Reisejournalismus in Edinburgh: Behind The Scenes

The history of the building is leaning back to the 15th century. Back then, it was used as a variety. There’s a rumour that Mary, Queen of Scots, met her future husband there…
How romantic is that?

In 1929, the Playhouse as we know it today had opened their doors for the first time, but as a cinema. This remained until 1973, when it had to close be­cause of finan­cial problems. I r o n i c a l l y , Live and Let Die, was the last showed film.
It reopened again, finally as a theatre in 1980, run by Ambassador Theatre Group. With its 3039 seats in the stalls, balcony and circle, it is one of the biggest thea­tres in UK. Their highest floor, the bal­cony, was built many years later to make the theatre bigger and more impres­sive. Underneath, there is the circle with the director’s box, which is mainly used for VIP guests nowadays.

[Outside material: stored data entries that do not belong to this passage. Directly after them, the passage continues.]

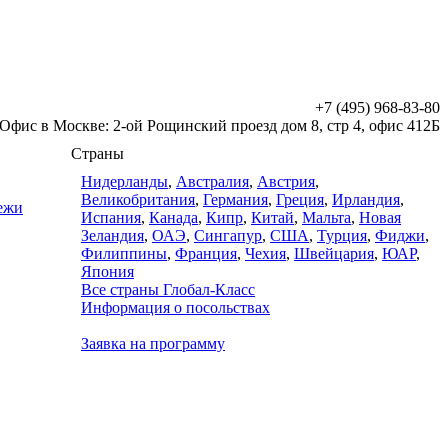
+7 (495) 968-83-80
Офис в Москве: 2-ой Рощинский проезд дом 8, стр 4, офис 412Б
Страны
Нидерланды
,
Австралия
,
Австрия
,
Великобритания
,
Германия
,
Греция
,
Ирландия
,
дежи
Испания
,
Канада
,
Кипр
,
Китай
,
Мальта
,
Новая
Зеландия
,
ОАЭ
,
Сингапур
,
США
,
Турция
,
Фиджи
,
Филиппины
,
Франция
,
Чехия
,
Швейцария
,
ЮАР
,
Япония
Все страны Глобал-Класс
Информация о посольствах
Заявка на программу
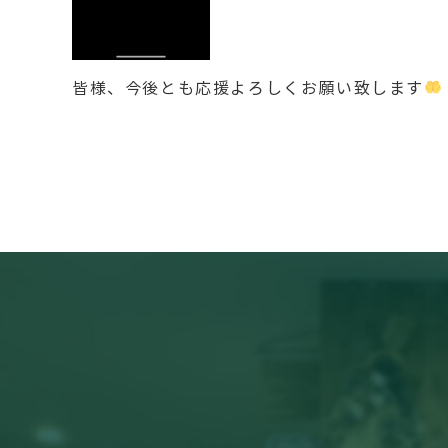
皆様、今後とも応援よろしくお願い致します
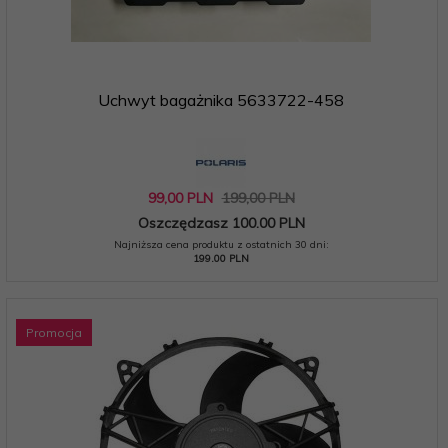
Uchwyt bagażnika 5633722-458
99,
00
PLN
199,00 PLN
Oszczędzasz 100.00 PLN
Najniższa cena produktu z ostatnich 30 dni:
199.00 PLN
Promocja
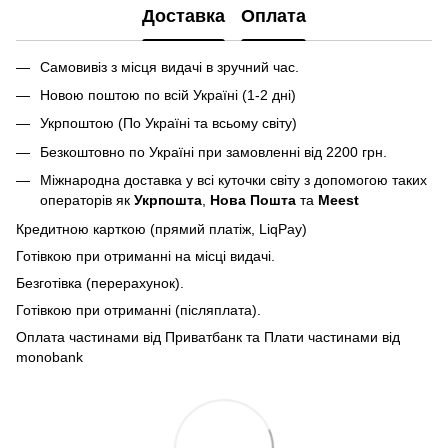
Доставка
Оплата
Самовивіз з місця видачі в зручний час.
Новою поштою по всій Україні (1-2 дні)
Укрпоштою (По Україні та всьому світу)
Безкоштовно по Україні при замовленні від 2200 грн.
Міжнародна доставка у всі куточки світу з допомогою таких
операторів як
Укрпошта
,
Нова Пошта
та
Meest
Кредитною карткою (прямий платіж, LiqPay)
Готівкою при отриманні на місці видачі.
Безготівка (перерахунок).
Готівкою при отриманні (післяплата).
Оплата частинами від Приватбанк та Плати частинами від
monobank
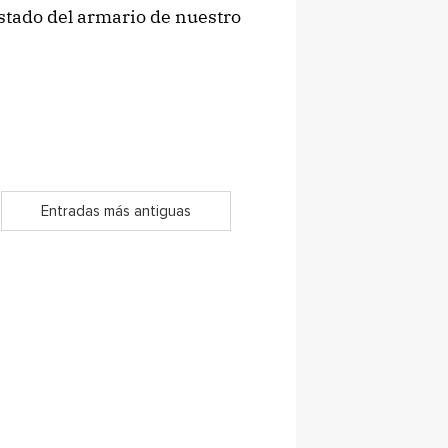
stado del armario de nuestro
Entradas más antiguas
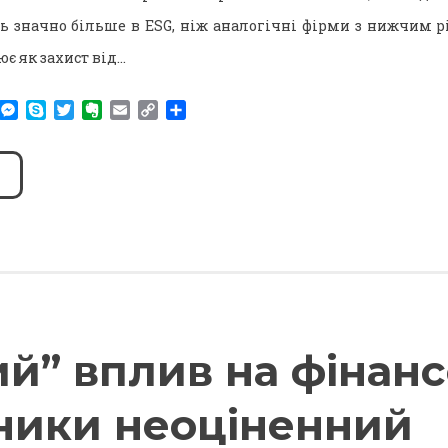
ь значно більше в ESG, ніж аналогічні фірми з нижчим р
є як захист від…
am
r
WhatsApp
Messenger
Skype
Twitter
Evernote
Email
Copy
Поділитися
Link
й” вплив на фінанс
ники неоціненний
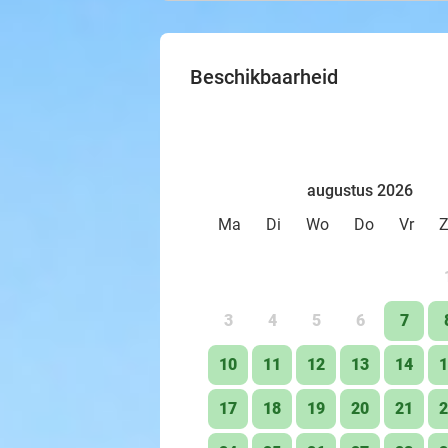
Beschikbaarheid
augustus 2026
Ma
Di
Wo
Do
Vr
3
4
5
6
7
10
11
12
13
14
1
17
18
19
20
21
2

Well, like almost every place in Edinburgh and the­atre’s around the world, the Playhouse has also its own ghost! 1985, the year when the Queen came to visit for a gala, sniffer dogs had to check parts of the building. They did a great job, but in the last and 6th floor, they begun to yelp and run away. Before this happening, a po­liceman had seen the ghost of Albert, the dead mainte­nance manager.

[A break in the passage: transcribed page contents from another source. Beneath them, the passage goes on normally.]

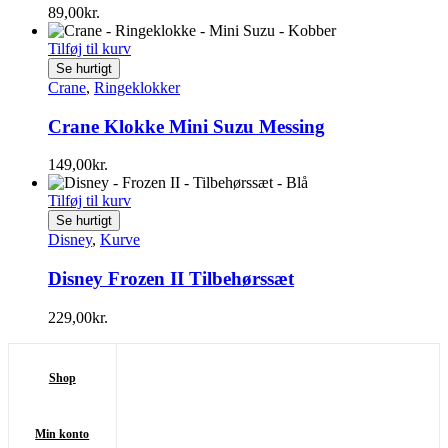
89,00
kr.
Tilføj til kurv
Se hurtigt
Crane
,
Ringeklokker
Crane Klokke Mini Suzu Messing
149,00
kr.
Tilføj til kurv
Se hurtigt
Disney
,
Kurve
Disney Frozen II Tilbehørssæt
229,00
kr.
Shop
Min konto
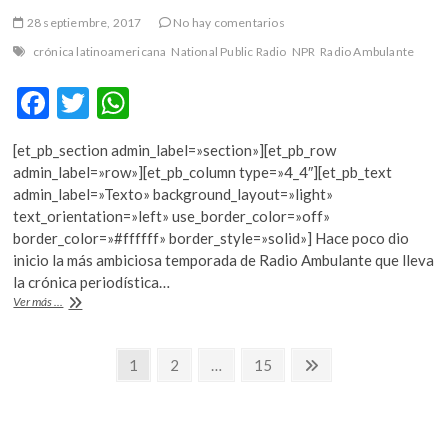
28 septiembre, 2017
No hay comentarios
crónica latinoamericana
National Public Radio
NPR
Radio Ambulante
F
T
W
ac
w
h
[et_pb_section admin_label=»section»][et_pb_row
e
itt
at
admin_label=»row»][et_pb_column type=»4_4″][et_pb_text
b
er
s
admin_label=»Texto» background_layout=»light»
text_orientation=»left» use_border_color=»off»
o
A
border_color=»#ffffff» border_style=»solid»] Hace poco dio
o
p
inicio la más ambiciosa temporada de Radio Ambulante que lleva
la crónica periodística…
k
p
Contar
Ver más ...
América
Latina
Navegación
Página
Página
Página
Página
1
2
…
15
siguiente
de
entradas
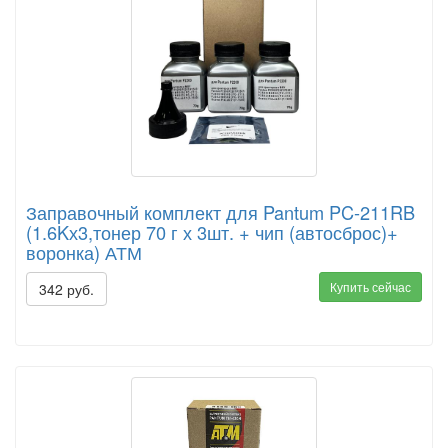
Заправочный комплект для Pantum PC-211RB
(1.6Kх3,тонер 70 г х 3шт. + чип (автосброс)+
воронка) АТМ
Купить сейчас
342 руб.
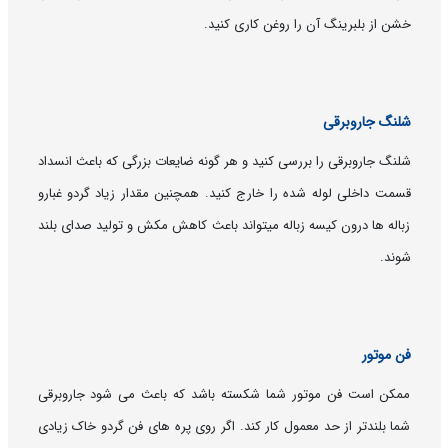
خشن از بلبرینگ آن را روغن کاری کنید.
شلنگ جاروبرقی
شلنگ جاروبرقی را بررسی کنید و هر گونه ضایعات بزرگی که باعث انسداد
قسمت داخلی لوله شده را خارج کنید. همچنین مقدار زیاد گردو غبارو
زباله ها درون کیسه زباله میتواند باعث کاهش مکش و تولید صدای بلند
شوند.
فن موتور
ممکن است فن موتور شما شکسته باشد که باعث می شود جاروبرقی
شما بلندتر از حد معمول کار کند. اگر روی پره های فن گردو خاک زیادی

Famous touring dramas and concerts such as We will Rock You, Phantom Of The Opera, Mamma Mia and Mary Poppins, were hosted by the Playhouse. Also U2, Johnny Cash, Tom Waits, Metallica and other musicians like the Girls Aloud for exam­ple. During their stay, the theatre crew named their mops after them. Such an honour!
As you may have noticed, there happens a lot on the theatre, especially when it’s so big and famous like Ed­inburgh’s. If you’d like to hear more stories and have a look backstage, to see the mop-version of Girls Aloud, take part on one of their theatre tours.